Work task =
What is the number of lines below that contain the word "Gross"? Give only that number.

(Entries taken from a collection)
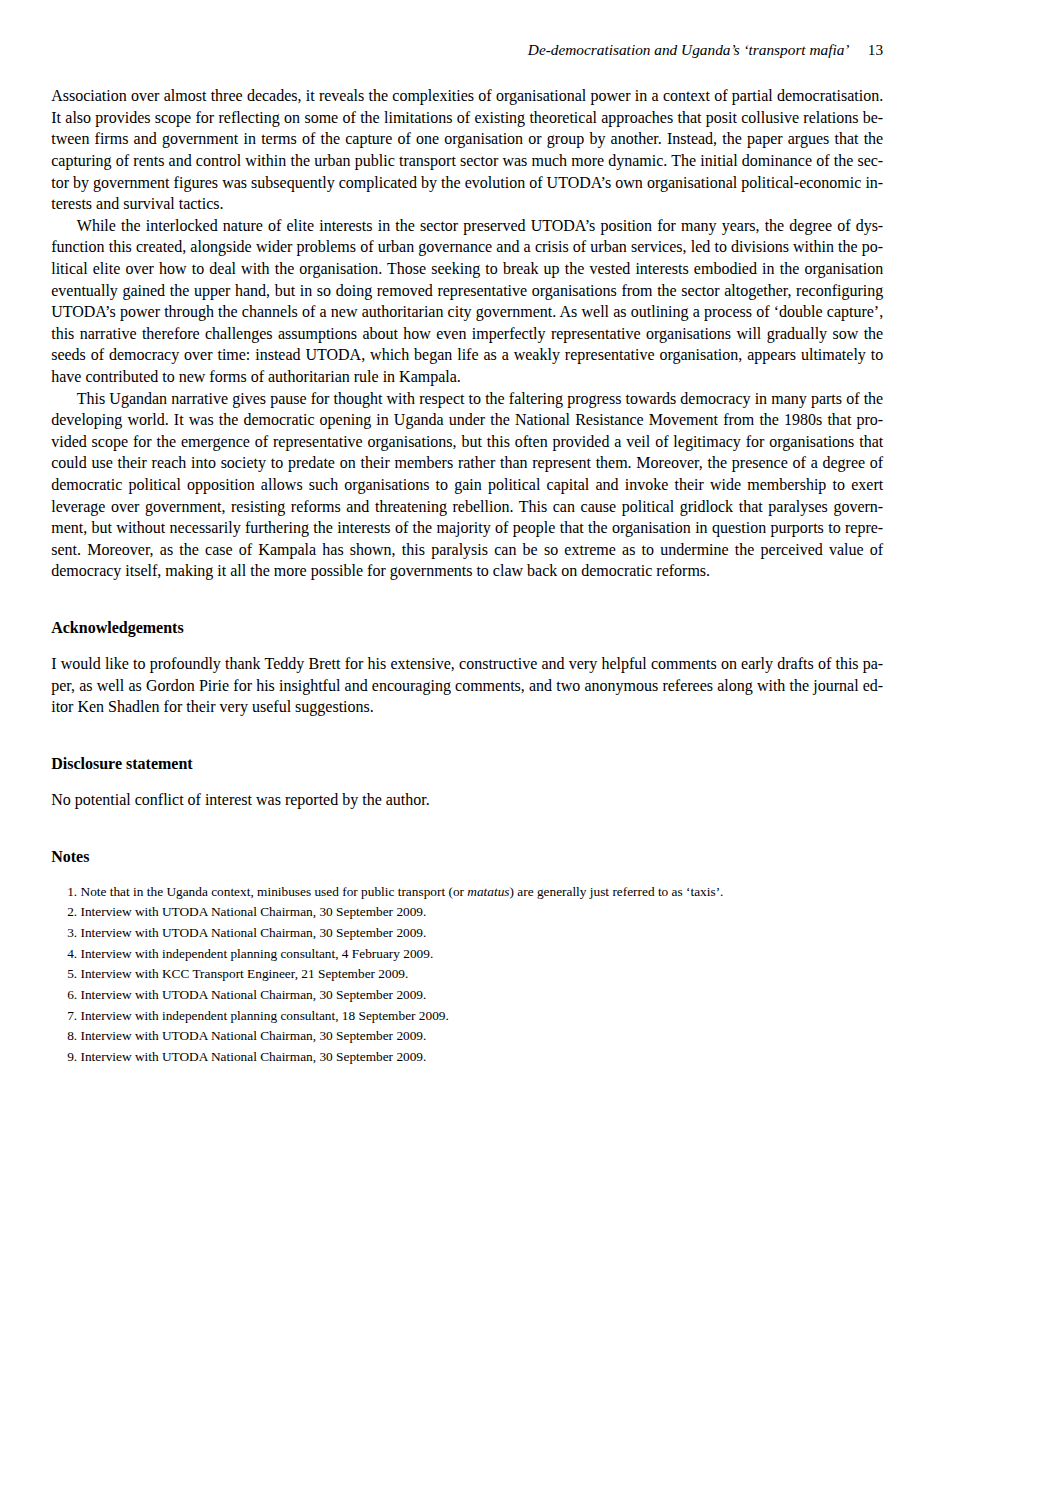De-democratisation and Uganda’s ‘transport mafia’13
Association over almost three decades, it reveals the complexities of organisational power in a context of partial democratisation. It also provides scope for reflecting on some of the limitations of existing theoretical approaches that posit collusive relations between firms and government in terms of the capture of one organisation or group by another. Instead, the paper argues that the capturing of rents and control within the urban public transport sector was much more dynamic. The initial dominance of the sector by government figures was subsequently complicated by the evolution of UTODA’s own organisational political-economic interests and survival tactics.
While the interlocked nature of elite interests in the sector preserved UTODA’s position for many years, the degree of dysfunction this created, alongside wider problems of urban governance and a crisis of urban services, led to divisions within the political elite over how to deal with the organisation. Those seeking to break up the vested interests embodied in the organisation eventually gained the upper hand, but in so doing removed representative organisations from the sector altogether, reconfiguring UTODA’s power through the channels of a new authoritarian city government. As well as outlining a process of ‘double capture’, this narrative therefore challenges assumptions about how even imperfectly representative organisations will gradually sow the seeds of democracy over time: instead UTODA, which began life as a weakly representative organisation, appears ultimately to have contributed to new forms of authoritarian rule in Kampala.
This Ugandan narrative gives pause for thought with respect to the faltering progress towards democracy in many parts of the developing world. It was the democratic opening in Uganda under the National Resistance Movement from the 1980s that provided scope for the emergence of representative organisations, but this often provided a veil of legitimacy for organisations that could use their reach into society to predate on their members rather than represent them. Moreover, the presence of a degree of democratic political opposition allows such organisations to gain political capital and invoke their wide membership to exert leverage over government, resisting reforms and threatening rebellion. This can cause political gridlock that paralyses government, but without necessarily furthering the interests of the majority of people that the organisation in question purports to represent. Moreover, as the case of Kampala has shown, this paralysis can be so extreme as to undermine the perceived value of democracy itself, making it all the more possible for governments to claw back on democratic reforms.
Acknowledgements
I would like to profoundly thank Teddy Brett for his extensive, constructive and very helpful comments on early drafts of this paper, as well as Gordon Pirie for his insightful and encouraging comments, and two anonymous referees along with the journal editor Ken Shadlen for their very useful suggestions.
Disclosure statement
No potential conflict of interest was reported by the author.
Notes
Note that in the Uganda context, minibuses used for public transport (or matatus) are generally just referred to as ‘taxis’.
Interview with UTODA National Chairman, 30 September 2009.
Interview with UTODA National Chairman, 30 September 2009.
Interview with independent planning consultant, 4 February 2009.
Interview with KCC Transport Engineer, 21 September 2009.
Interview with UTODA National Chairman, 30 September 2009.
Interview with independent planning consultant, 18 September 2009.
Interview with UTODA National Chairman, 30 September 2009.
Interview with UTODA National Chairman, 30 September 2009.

...

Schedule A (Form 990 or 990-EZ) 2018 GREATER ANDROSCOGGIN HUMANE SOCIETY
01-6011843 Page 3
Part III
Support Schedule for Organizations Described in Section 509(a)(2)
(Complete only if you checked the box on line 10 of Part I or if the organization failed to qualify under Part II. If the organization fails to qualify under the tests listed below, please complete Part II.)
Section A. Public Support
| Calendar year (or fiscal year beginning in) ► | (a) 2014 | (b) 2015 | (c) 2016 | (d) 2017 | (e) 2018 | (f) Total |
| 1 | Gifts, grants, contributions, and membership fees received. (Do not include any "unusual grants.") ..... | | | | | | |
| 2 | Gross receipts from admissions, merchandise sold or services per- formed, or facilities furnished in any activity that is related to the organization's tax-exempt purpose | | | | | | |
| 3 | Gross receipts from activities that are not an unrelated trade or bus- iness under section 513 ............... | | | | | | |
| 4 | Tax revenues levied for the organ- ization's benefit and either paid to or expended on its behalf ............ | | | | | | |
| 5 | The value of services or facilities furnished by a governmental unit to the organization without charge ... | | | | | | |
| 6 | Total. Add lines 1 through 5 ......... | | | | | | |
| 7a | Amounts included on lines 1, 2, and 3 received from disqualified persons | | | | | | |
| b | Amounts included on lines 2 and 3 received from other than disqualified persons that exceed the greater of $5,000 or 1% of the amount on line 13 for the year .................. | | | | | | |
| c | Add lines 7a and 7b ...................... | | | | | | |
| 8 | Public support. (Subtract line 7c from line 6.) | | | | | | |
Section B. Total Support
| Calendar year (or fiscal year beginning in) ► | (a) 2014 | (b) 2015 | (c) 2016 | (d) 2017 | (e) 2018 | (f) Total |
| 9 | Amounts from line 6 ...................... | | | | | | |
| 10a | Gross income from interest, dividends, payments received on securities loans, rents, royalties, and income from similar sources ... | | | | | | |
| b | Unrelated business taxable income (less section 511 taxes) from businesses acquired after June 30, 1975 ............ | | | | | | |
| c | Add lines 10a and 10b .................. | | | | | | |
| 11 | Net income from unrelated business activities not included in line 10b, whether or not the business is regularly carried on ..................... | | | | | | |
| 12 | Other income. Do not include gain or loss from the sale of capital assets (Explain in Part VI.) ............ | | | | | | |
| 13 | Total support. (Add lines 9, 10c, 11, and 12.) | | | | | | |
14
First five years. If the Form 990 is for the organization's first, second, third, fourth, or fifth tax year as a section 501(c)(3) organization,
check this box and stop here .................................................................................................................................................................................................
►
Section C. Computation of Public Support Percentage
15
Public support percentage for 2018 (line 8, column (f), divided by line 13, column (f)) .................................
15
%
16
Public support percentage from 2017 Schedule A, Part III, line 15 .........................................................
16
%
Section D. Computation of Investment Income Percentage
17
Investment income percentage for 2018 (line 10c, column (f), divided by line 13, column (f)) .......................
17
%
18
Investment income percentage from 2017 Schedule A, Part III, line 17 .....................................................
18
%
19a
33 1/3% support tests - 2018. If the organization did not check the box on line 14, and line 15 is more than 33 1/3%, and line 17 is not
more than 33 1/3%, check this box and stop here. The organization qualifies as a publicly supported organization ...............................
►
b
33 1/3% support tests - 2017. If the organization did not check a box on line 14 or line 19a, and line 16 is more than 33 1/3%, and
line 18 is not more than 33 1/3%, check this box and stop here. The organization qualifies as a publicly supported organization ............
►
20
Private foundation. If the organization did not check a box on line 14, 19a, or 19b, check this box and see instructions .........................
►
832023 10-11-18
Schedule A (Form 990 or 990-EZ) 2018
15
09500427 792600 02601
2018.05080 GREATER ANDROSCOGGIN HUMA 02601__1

Task answer =
3